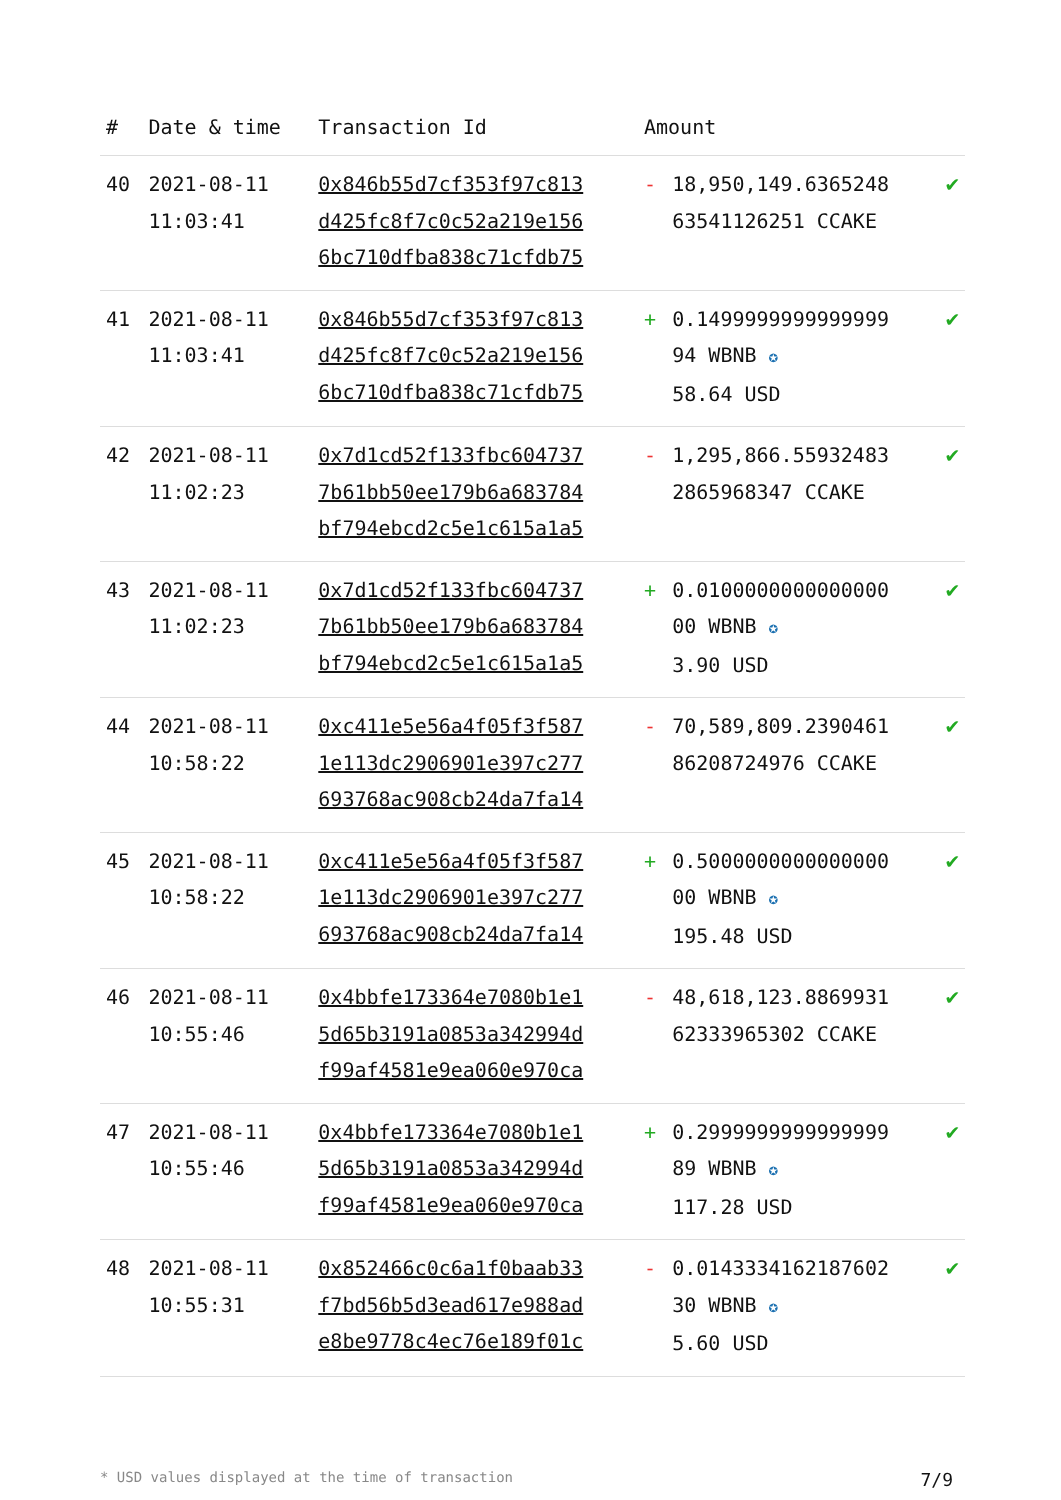| # | Date & time | Transaction Id | Amount | | |
| --- | --- | --- | --- | --- | --- |
| 40 | 2021-08-11 11:03:41 | 0x846b55d7cf353f97c813 d425fc8f7c0c52a219e156 6bc710dfba838c71cfdb75 | - | 18,950,149.6365248 63541126251 CCAKE | ✔ |
| 41 | 2021-08-11 11:03:41 | 0x846b55d7cf353f97c813 d425fc8f7c0c52a219e156 6bc710dfba838c71cfdb75 | + | 0.1499999999999999 94 WBNB ✪ 58.64 USD | ✔ |
| 42 | 2021-08-11 11:02:23 | 0x7d1cd52f133fbc604737 7b61bb50ee179b6a683784 bf794ebcd2c5e1c615a1a5 | - | 1,295,866.55932483 2865968347 CCAKE | ✔ |
| 43 | 2021-08-11 11:02:23 | 0x7d1cd52f133fbc604737 7b61bb50ee179b6a683784 bf794ebcd2c5e1c615a1a5 | + | 0.0100000000000000 00 WBNB ✪ 3.90 USD | ✔ |
| 44 | 2021-08-11 10:58:22 | 0xc411e5e56a4f05f3f587 1e113dc2906901e397c277 693768ac908cb24da7fa14 | - | 70,589,809.2390461 86208724976 CCAKE | ✔ |
| 45 | 2021-08-11 10:58:22 | 0xc411e5e56a4f05f3f587 1e113dc2906901e397c277 693768ac908cb24da7fa14 | + | 0.5000000000000000 00 WBNB ✪ 195.48 USD | ✔ |
| 46 | 2021-08-11 10:55:46 | 0x4bbfe173364e7080b1e1 5d65b3191a0853a342994d f99af4581e9ea060e970ca | - | 48,618,123.8869931 62333965302 CCAKE | ✔ |
| 47 | 2021-08-11 10:55:46 | 0x4bbfe173364e7080b1e1 5d65b3191a0853a342994d f99af4581e9ea060e970ca | + | 0.2999999999999999 89 WBNB ✪ 117.28 USD | ✔ |
| 48 | 2021-08-11 10:55:31 | 0x852466c0c6a1f0baab33 f7bd56b5d3ead617e988ad e8be9778c4ec76e189f01c | - | 0.0143334162187602 30 WBNB ✪ 5.60 USD | ✔ |
* USD values displayed at the time of transaction 7/9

* * *

* The problem *
Within the material above, output exactly the lines from the one with "58.64 USD | ✔ |" through the one with "2865968347 CCAKE | ✔ |", end lines included, and nothing besides.

* Output for this exercise *
| 41 | 2021-08-11 11:03:41 | 0x846b55d7cf353f97c813 d425fc8f7c0c52a219e156 6bc710dfba838c71cfdb75 | + | 0.1499999999999999 94 WBNB ✪ 58.64 USD | ✔ |
| 42 | 2021-08-11 11:02:23 | 0x7d1cd52f133fbc604737 7b61bb50ee179b6a683784 bf794ebcd2c5e1c615a1a5 | - | 1,295,866.55932483 2865968347 CCAKE | ✔ |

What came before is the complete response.